Os matraquilhos sempre o desafiam, na tasca do Manel.  Mas para isso, é preciso moedas, e só de vez em quando o Arnaldinho encontra algumas, esquecidas no fundo do bolso já furado ...

A fisga pendurada dos calções, o ranho pendurado do nariz, e o suor pendurado do rosto, cola-lhe à testa as farripas da franja mal cortada.
No meio de tudo, arranja de quando em vez, um tempinho para as letras.  Só de quando em vez.
Deveres esquecidos, cadernos rabiscados, com dedadas e nódoas de gordura ... e eis que os castigos na escola o "encontram" vezes de mais.
Os recreios em que só tem ordem de olhar a meninada, uma ou outra reguada, a ponteirada que ferve a cada burrice, deixam o Arnaldinho injustiçado e sofrido, perguntando-se o porquê de tanta "maldade" ...
O tormento que o assola, a infelicidade que experimenta, confundem-no !
Afinal, o seu pecado é apenas sentir-se solto, livre, adorar os campos, o rio, caçar os grilos, os gafanhotos e as borboletas para espalmar no meio do livro de leitura ... O seu pecado é ouvir o tlim-tlim dos berlindes no bolso, a atazanarem-no para a brincadeira, ou o pião com a guita ao jeito da mão ... ou o gorgolejar da água bem perto, entre as pedras, correndo pressurosa e fresca, no despontar do Verão ...
O seu pecado é a malfadada traquinagem  que não lhe larga o coração !...
Resistir-lhes ... é obra, e um puto não é de ferro !...

O Arnaldinho esquece tudo.  Só tem olhos para o céu azul, para a aragem que o despenteia ainda mais, para o calor do sol que o envolve ...
Botas ao ombro, pés na terra quente, mais vermelhusco ainda, no entusiasmo da prevaricação ... ele aí vai !...

Afinal é só um menino, feliz com tanto mundo à sua volta, feliz com os horizontes sem horizonte, que a vida lhe concede !

"Naldoooo !...." grita a mãe em fúria, quando precisa de um "mandado" ...
"Esse menino vai ficar sem orelhas, quando eu o apanhar !..."

E Arnaldinho, fazendo-se de morto, escondido no fundo do galinheiro, só pede que a criação não entre em desvario, e o denuncie.
Com as batidas do coração disparadas, os olhos de menino safado esbugalham-se mais ainda, ameaçando abandonar as órbitas ...  Até as sardas parecem desenhar-se em 3D, querendo saltar das bochechas !!!...

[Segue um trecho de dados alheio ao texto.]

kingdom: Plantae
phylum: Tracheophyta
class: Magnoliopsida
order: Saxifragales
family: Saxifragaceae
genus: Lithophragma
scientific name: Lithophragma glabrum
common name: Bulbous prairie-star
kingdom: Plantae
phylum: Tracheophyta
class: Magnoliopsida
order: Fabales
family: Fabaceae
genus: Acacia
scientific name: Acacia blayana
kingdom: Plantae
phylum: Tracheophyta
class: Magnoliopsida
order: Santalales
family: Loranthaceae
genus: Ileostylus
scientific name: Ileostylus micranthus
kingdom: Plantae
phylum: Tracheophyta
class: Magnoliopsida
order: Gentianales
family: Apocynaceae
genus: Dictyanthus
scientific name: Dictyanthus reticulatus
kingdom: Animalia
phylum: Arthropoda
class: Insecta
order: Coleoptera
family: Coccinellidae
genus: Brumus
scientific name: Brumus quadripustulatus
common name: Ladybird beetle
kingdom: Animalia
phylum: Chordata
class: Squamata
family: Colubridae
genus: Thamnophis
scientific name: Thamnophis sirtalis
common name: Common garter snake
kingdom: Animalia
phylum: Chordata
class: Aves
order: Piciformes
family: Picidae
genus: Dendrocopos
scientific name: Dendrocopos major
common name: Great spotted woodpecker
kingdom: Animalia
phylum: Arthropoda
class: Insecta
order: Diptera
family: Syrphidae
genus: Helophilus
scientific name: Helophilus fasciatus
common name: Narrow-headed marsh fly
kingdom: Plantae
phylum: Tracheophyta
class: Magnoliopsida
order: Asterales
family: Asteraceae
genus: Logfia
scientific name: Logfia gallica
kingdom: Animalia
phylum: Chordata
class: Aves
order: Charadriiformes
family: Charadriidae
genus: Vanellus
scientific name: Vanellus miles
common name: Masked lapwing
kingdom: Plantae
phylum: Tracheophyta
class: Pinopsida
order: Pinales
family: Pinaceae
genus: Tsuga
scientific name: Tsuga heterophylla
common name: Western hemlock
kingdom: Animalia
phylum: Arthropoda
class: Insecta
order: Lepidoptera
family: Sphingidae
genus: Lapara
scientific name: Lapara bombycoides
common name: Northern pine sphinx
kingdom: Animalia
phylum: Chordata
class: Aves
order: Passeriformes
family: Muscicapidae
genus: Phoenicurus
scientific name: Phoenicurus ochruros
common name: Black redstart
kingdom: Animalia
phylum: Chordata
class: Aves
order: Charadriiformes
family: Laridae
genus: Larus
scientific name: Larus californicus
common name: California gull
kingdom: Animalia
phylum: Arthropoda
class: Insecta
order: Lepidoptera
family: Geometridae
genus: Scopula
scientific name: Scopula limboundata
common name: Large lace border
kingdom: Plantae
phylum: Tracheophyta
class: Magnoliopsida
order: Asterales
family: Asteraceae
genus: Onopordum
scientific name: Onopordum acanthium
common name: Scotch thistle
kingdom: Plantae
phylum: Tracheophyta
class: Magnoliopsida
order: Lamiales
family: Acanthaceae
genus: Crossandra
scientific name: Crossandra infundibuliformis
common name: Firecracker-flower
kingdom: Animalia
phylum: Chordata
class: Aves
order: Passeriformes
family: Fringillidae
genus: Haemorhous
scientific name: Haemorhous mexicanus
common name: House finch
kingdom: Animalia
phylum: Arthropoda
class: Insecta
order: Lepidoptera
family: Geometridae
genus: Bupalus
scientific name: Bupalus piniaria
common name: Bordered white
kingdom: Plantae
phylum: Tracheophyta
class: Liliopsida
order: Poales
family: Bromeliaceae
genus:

Conheci o Arnaldinho há muitos anos.
Numa terra com rio, com sol, com campo, flores e pássaros soltos.
Numa terra em que a esperança era verde como os campos, e a liberdade voava  nas asas das toutinegras ...
Numa terra com sonhos grandes,  feitos de sonhos pequenos.
Numa terra e num  tempo em que os meninos ainda jogavam ao pião, subiam às árvores, usavam fisgas e caçavam bichinhos.
Numa terra em que a felicidade tinha o tamanho do quintal de casa, e o Mundo era limitado só pelo rio e pelas terras da Ti Raimunda !...

Anamar

quarta-feira, 20 de agosto de 2014

QUICO, O MENINO "LIGHT" ...


O Quico, de seu nome Frederico, foi para mim, um menino "fora de horas".
Com isto quero dizer, que existindo já na vida da minha filha, um rapaz e uma rapariga, e tendo ela uma vida profissionalmente muito exigente, não conceptualizava eu, a vinda de um terceiro elemento, ainda por cima, face à situação sócio-económica que se atravessa.
Isto, como se os avós pudessem ter a ousadia de conjecturar o que quer que seja, sobre a vida dos filhos !

Dito e feito, faz hoje sete anos já, lá fui esperar o Quico pela hora de almoço, ao Hospital S. Francisco Xavier.
Estava um dia radioso de sol quente de Agosto.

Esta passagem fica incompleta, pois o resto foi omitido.